Monday, October 10, 2011

To Be Your Hands and Feet

Many people have asked questions of what I will be doing while in Africa.

I am a firm believer that actions speak more than words. And since not every one of you can travel with me to Ethiopia to experience and see what I can, I thought I would share a video of the ministry I will mainly be working with. 






Tuesday, September 27, 2011

Remaining, Abiding, and Following

...It was 930 in the morning. She sat with her coffee in hand, bible in front of her and silence all around. Dealing with the emotional roller coaster her life seemed to be the last year, she began to pray before she started her morning bible study. As she prayed she said the same words she'd been repeating the last 10 weeks. She felt the tug, but deep inside she was honestly hoping there would be a different answer. She hoped God would close the door and show her the next step in her journey as a single, childless, young woman.

She opened her eyes and began to read, "A Wrong Pattern. I hear so many people say something like this: "Lord, I will proceed in this direction. Close the door if it is not Your will. This approach isn't found in Scripture." Out loud she replied, "Henry Blackaby, you SUCK!"....

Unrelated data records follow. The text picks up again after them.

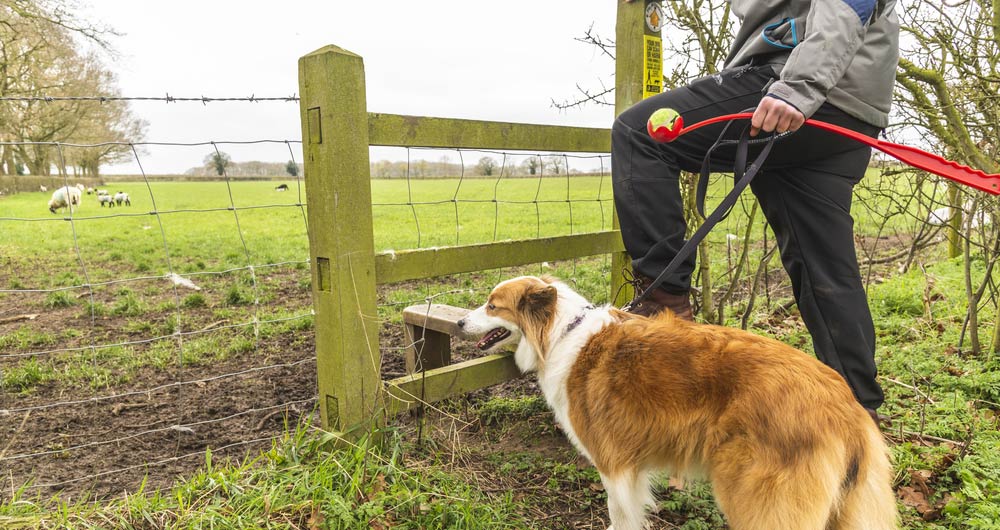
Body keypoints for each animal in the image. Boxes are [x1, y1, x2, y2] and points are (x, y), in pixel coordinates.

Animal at [458, 274, 896, 524]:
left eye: (492, 304)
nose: (460, 322)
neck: (561, 332)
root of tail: (842, 404)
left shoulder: (614, 466)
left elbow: (621, 517)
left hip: (757, 500)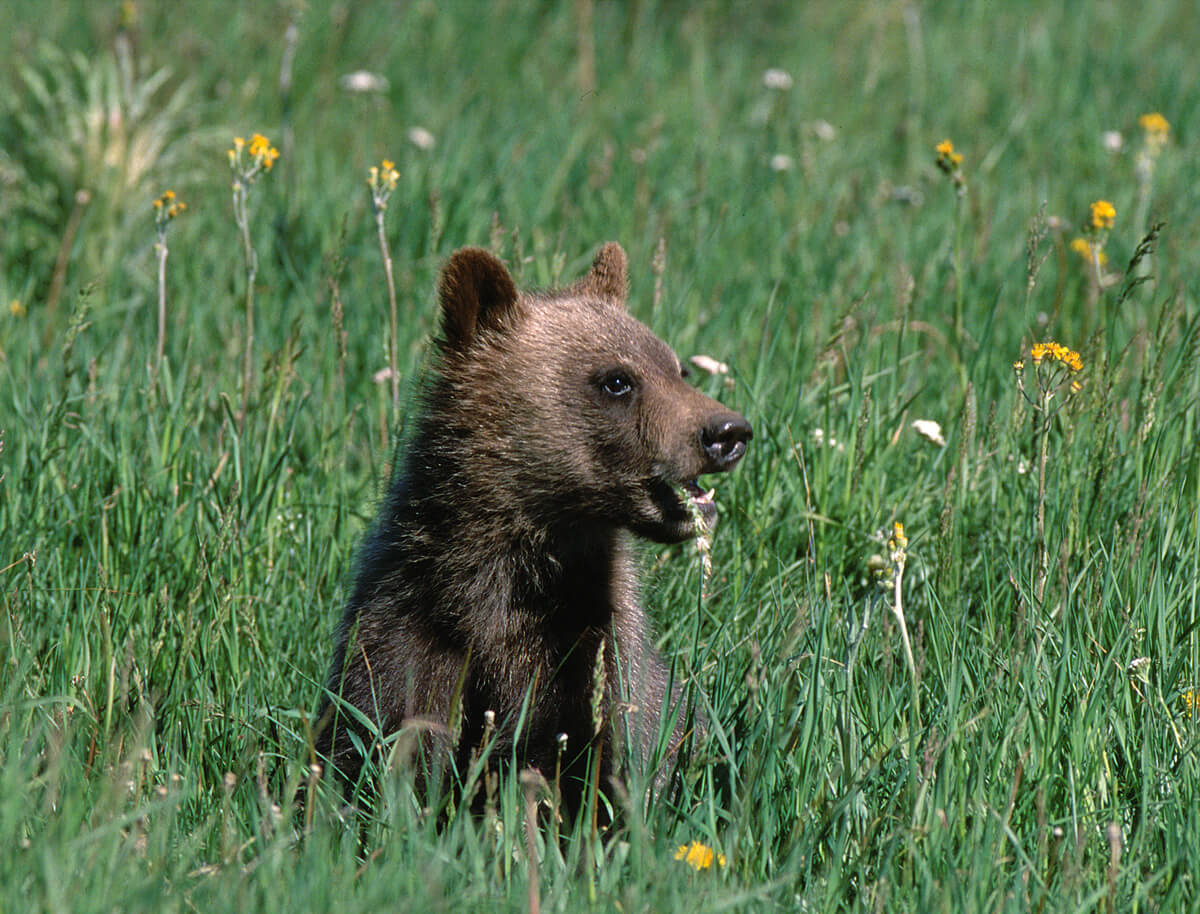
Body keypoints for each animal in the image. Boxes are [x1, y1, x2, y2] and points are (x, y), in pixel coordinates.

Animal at [314, 241, 751, 818]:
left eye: (676, 367)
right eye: (617, 379)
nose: (728, 432)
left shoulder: (590, 653)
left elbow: (590, 764)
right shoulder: (408, 632)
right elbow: (378, 743)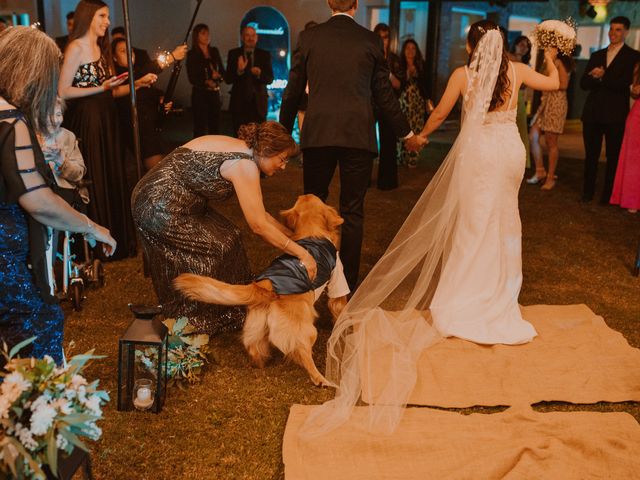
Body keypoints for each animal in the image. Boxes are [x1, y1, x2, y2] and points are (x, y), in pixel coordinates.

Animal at [172, 195, 348, 386]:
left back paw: (260, 364)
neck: (311, 230)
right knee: (303, 353)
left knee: (254, 348)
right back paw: (320, 378)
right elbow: (339, 306)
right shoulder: (338, 278)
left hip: (256, 325)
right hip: (305, 330)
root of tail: (264, 285)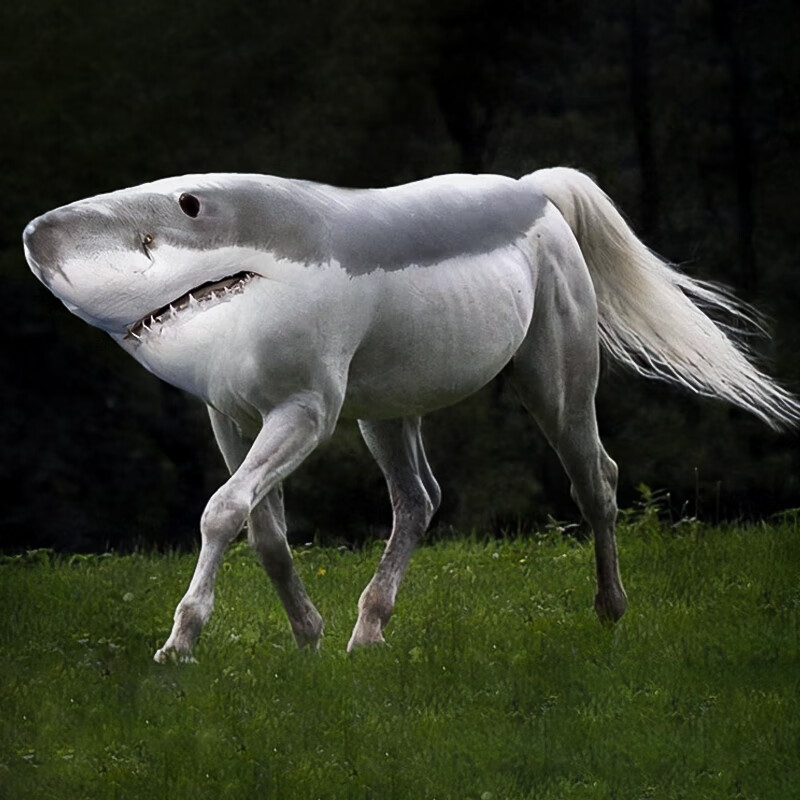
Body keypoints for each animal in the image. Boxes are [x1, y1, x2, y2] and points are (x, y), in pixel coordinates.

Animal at [23, 167, 798, 662]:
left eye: (188, 205)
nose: (38, 239)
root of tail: (534, 187)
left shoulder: (306, 410)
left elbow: (223, 510)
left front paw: (181, 642)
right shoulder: (231, 418)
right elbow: (264, 531)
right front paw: (308, 637)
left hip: (554, 382)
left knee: (595, 480)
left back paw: (610, 611)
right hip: (388, 412)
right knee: (419, 499)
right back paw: (367, 633)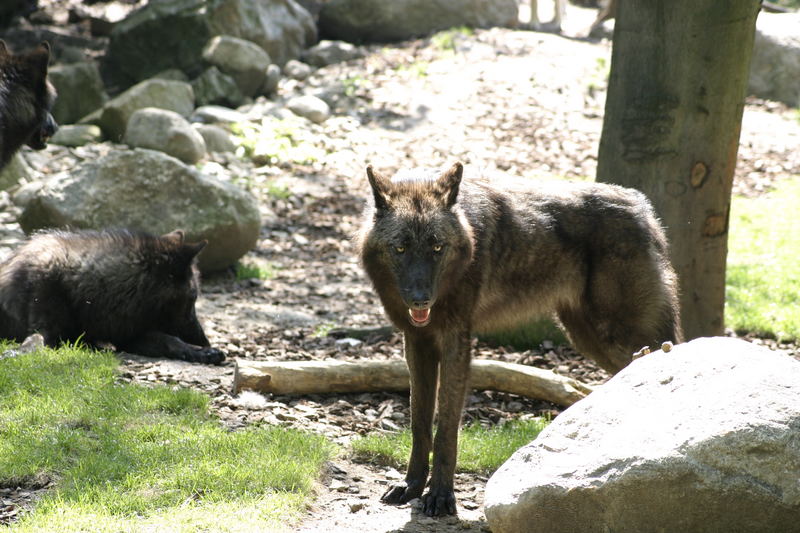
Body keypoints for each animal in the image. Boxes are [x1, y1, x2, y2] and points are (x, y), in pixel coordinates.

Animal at [0, 227, 225, 364]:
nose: (205, 341)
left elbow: (170, 340)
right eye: (192, 298)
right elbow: (35, 341)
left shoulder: (129, 335)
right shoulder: (44, 328)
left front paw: (202, 353)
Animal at [360, 162, 684, 516]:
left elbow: (445, 426)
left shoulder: (456, 341)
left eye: (437, 247)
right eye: (400, 248)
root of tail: (643, 207)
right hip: (590, 339)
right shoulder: (417, 341)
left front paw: (441, 496)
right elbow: (419, 422)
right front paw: (412, 486)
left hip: (619, 336)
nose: (421, 301)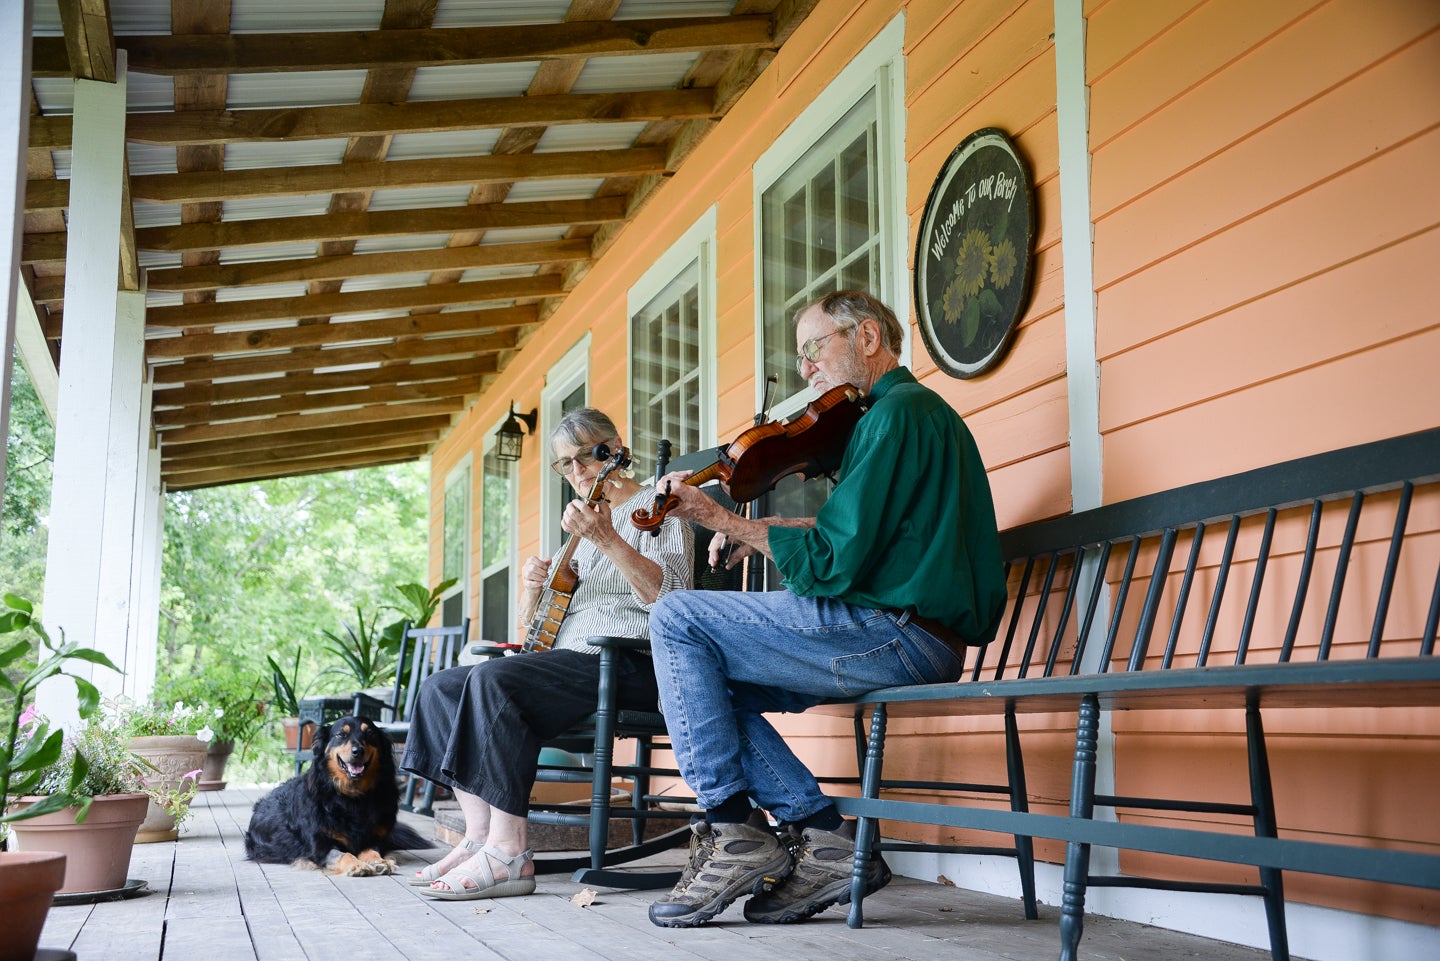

Yes, this girl was me and yes, I did say those words out loud. Over the last 4 years I have repeated many times that I, at some point in my life, would like to do missionary work in another country for at least a year of my life. This summer I had the opportunity to travel back to Ethiopia, Africa for the second time. This trip not only broke me down but started this exciting journey for my future. I fought the idea of moving to Africa (I prayed continuously that God would close the door if that's not where he wanted me) even though it was so heavy on my heart. I had in my mind that this was just another "mountain top experience". It wasn't until I read those words from Henry Blackaby in his book Experiencing God, that I realized God doesn't lay desires upon your heart for you to ask him to take them away. When he calls you to something, you are to go. He calls us to remain in him, abide in him, and follow him.

And that my friends and family, is exactly what I'm doing. I'm remaining, abiding, and following the call of Christ. March 2012 I, Amber Hook, will be moving to Ethiopia, Africa for a year. I will have the amazing opportunity to be a missionary and love on the poorest of the poor. I will have the chance to live outside of my comfort zone and learn to have faith in God like I never have before. As I go through this journey I want to be able to share my stories with the people in my life. I want to be able to look back and read how God worked and how he continues to work. After all I am, just a girl experiencing God.